Precios de viviendas unifamiliares subieron en marzo, según FHFA.

El mercado inmobiliario de Estados Unidos se encuentra en una encrucijada donde la macroeconomía y la geopolítica global han colisionado de frente. Tras meses de volatilidad, los precios de las viviendas unifamiliares en el país registraron un tímido avance, subieron apenas un 0,1% en marzo, según los datos oficiales publicados por la Agencia Federal de Financiamiento de la Vivienda.

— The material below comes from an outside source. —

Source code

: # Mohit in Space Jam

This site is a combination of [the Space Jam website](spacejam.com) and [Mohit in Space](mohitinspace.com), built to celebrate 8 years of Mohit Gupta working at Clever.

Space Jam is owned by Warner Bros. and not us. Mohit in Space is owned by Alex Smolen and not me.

Este leve repunte llega inmediatamente después de una caída revisada a la baja del 0,1% en febrero de 2026, lo que dibuja un panorama de estancamiento y debilidad estructural en el sector más importante para el patrimonio de las familias estadounidenses.

A pesar de este respiro marginal en las valoraciones, los analistas y operadores del sector coinciden en un diagnóstico severo: es altamente improbable que se produzcan nuevos aumentos en el corto y mediano plazo. La débil recuperación de marzo no marca el inicio de un nuevo ciclo alcista, sino más bien el último suspiro de una demanda que se está asfixiando rápidamente debido al drástico cambio en el escenario internacional.

La actual guerra con Irán ha desatado una ola de incertidumbre global que ha impactado de forma directa e inmediata en los mercados financieros de Nueva York. Ante el temor de interrupciones en el suministro energético y un repunte inflacionario global, los inversores han buscado refugio en los bonos del Tesoro, lo que ha presionado al alza sus rendimientos.

Debido a la estrecha correlación histórica entre el bono a 10 años y el crédito doméstico, este shock geopolítico eleva de forma paralela las tasas de interés hipotecarias a niveles que no se veían en años. Las tasas hipotecarias, que ya venían mostrando resistencia a bajar, se han disparado como consecuencia directa de la prima de riesgo de la guerra.

Este encarecimiento del dinero actúa como un freno de mano absoluto para la demanda de vivienda. Las familias que planeaban adquirir una casa unifamiliar se están retirando en masa de las salas de venta, al darse cuenta de que el costo de financiar una propiedad a 30 años se ha vuelto prohibitivo.

El mecanismo de transmisión económica es implacable. Al contraerse la demanda de vivienda por falta de compradores capaces de asumir los nuevos costos financieros, el stock de propiedades disponibles comenzará a acumularse en los listados de las agencias inmobiliarias. Los vendedores, que hasta hace poco dictaban las condiciones del mercado, ahora se ven obligados a congelar sus expectativas de ganancias o a aplicar descuentos sustanciales si quieren dar salida a sus activos.

El modesto incremento del 0,1% en marzo pasará a la historia financiera reciente como el último dato plano antes de que la realidad de la guerra reconfigurara las finanzas hogareñas. Mientras el conflicto con Irán continúe presionando al alza las tasas de interés, el sueño de la vivienda unifamiliar propia seguirá fuera del alcance de millones de estadounidenses, consolidando un escenario de enfriamiento inmobiliario que podría arrastrar al resto de la economía de la nación.